If ever a program represented the downfall of a once-notable talent, this is it. The show was seemingly dreamt up to boost the flagging public image of Baldwin, who was then in the midst of criminal proceedings that resulted from a truly awful accident on the set of a movie: In 2021, while shooting the Western Rust, Baldwin’s prop gun discharged a bullet that resulted in the death of the cinematographer. (The charges were dismissed while the trial was underway last summer.) The Baldwins works overtime to showcase the softer side of its star, but when compared against his once-impressive movie career, it is pretty tepid stuff: Alec has gone from costarring with Sean Connery in The Hunt for Red October to giving the folks at home a tour of his closet. How the mighty have fallen.
That’s when it occurred to me: Many of the Tenenbaums have lost some of their royal sheen in recent years.
Let us take the case of Gwyneth Paltrow, who played, with great indolent charm, the adult version of Margot Tenenbaum. Since she appeared in The Royal Tenenbaums some twenty-four years ago, Paltrow has starred in a grand total of three movies for which I have purchased a ticket: 2002’s Possession (a ho-hum literary adaptation), 2003’s Sylvia (a creditable biopic of Sylvia Plath), and 2005’s Proof (a ho-hum theatrical adaptation). I have missed (or avoided) the entire corpus of Iron Man. So inconsequential is Paltrow’s post-Margot screen career that my most vivid recollection of her from the last quarter century is her “appearance” in a 2023 civil trial in which a skiing eye doctor asserted that she bore responsibility for a ski collision some years back. The goofy legal proceedings were televised, etching in my memory her scoffing expression as the plaintiff gave his version of events and her supercilious answer on the stand when asked about how the incident in question had affected her: “Well, I lost half a day of skiing.”

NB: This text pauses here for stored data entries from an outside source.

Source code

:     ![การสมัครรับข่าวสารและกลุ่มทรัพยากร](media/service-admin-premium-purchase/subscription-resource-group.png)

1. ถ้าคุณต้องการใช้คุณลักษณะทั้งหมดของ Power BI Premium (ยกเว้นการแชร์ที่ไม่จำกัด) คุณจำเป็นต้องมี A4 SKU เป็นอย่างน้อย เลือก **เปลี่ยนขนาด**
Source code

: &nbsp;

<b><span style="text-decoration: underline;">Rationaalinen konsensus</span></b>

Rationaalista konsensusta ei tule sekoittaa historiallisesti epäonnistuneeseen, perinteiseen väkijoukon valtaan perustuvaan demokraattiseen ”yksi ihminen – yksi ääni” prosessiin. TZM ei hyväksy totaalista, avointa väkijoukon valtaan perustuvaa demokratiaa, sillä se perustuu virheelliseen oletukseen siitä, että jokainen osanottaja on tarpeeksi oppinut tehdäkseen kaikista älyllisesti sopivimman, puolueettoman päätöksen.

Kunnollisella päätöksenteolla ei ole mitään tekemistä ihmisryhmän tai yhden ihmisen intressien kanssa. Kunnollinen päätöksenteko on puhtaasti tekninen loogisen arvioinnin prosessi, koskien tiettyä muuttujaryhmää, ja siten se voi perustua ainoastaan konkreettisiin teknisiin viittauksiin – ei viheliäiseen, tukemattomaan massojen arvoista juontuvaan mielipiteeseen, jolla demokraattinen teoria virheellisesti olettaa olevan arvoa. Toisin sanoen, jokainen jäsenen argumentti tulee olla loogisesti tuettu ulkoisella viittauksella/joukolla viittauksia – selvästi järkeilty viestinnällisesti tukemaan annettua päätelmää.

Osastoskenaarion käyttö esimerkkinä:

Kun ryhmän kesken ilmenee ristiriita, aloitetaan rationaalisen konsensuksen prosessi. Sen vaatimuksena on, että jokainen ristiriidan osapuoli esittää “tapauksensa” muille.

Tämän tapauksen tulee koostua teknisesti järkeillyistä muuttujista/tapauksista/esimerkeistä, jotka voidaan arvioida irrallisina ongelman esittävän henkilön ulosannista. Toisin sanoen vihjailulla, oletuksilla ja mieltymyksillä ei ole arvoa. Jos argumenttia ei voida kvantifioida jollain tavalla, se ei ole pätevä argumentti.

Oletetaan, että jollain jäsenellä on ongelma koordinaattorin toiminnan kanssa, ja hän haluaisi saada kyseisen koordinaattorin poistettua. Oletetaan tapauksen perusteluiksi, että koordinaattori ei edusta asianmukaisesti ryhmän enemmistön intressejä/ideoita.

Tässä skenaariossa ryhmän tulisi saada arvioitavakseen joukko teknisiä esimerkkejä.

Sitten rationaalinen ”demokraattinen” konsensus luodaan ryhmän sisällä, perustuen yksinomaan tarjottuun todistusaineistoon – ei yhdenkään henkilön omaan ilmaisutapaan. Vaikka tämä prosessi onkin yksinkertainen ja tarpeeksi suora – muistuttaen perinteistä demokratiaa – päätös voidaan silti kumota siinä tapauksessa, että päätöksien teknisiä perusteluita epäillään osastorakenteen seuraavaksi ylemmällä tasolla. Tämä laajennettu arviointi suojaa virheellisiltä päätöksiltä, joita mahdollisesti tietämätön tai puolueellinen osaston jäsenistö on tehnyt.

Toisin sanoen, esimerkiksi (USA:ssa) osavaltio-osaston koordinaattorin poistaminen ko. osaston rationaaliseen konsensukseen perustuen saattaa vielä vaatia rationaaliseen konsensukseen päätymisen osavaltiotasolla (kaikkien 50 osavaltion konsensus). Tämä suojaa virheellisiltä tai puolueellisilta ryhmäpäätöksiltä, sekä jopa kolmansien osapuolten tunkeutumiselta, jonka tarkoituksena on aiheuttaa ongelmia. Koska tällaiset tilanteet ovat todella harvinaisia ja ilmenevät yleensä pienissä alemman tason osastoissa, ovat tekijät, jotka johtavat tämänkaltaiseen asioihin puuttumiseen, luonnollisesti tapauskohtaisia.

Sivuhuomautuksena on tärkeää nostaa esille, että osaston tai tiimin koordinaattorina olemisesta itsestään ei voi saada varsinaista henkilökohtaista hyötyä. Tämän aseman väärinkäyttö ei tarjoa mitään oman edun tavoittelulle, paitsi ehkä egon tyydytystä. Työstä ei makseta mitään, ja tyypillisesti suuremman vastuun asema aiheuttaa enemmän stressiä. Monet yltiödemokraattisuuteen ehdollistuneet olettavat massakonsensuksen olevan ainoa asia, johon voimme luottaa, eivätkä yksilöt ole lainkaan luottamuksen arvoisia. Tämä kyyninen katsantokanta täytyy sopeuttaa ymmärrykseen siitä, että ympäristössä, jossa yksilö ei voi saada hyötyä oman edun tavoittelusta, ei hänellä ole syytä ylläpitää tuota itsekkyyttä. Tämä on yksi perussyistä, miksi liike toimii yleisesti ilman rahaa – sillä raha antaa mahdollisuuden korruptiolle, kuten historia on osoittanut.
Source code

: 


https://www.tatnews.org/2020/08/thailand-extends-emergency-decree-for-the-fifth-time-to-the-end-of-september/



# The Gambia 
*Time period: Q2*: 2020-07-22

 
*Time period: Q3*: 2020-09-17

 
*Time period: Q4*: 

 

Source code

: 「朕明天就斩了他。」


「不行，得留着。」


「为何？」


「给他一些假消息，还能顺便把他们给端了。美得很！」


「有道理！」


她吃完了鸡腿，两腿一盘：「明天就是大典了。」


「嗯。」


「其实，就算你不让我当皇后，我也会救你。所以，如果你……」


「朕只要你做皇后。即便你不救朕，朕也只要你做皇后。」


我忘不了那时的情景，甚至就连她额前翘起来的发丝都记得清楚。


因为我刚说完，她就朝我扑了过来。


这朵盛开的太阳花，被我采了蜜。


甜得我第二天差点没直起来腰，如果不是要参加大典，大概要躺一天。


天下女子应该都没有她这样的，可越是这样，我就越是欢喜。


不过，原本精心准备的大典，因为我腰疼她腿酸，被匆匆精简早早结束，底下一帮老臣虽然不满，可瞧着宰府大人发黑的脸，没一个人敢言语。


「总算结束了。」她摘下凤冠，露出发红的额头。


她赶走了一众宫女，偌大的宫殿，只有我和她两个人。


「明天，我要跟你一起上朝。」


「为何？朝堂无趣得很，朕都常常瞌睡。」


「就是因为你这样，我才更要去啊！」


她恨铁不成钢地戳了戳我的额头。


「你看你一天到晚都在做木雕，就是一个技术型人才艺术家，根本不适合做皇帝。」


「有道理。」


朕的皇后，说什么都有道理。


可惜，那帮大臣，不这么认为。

Then there is the matter of Hackman—Mr. Royal Tenenbaum himself. Having long ago called it quits on his screen career, Hackman made his permanent home in Arizona in what everyone assumed was complete contentment—“assumed” because he seldom made himself available, post-retirement, to the press. After all, hadn’t the star of The French Connection, Hoosiers, and Unforgiven earned the right to while away his golden years without the inquiries of reporters or agents? But, in the fullness of time, it turned out that Hackman had perhaps too much solitude: In late February, the bodies of Hackman and his wife, Betsy Arakawa, were discovered in their home after having died at some ill-defined earlier point. Authorities later disclosed that Hackman was felled by heart disease—some number of days after his wife had perished after contracting hantavirus. All endings are sad, but this was one both sad and strange.
What about the rest of the cast? Well, Luke Wilson—aka Richie Tenenbaum—was unable to replicate the cinematic success of his sibling Owen Wilson, though Owen, a mere supporting player in The Royal Tenenbaums, hasn’t exactly lit the world on fire lately: If you had heard of his recent movies Bliss (2021), Marry Me (2022), or Secret Headquarters (2022), you were one step ahead of me. I grant that appearing in little-seen motion pictures is not so cruel a destiny as facing a criminal trial, like Baldwin; or making a fool of yourself in a civil trial, like Paltrow.
Am I saying that the cast of The Royal Tenenbaums is cursed? Not quite. My point is more prosaic: Not even glamorous and successful movie stars who had starred in what seemed like a charmed movie are exempt from the fickle finger of fate.
“Betrayal, failure, and disaster” were the words Baldwin used to describe the Tenenbaums. Phew—he was more right than he knew.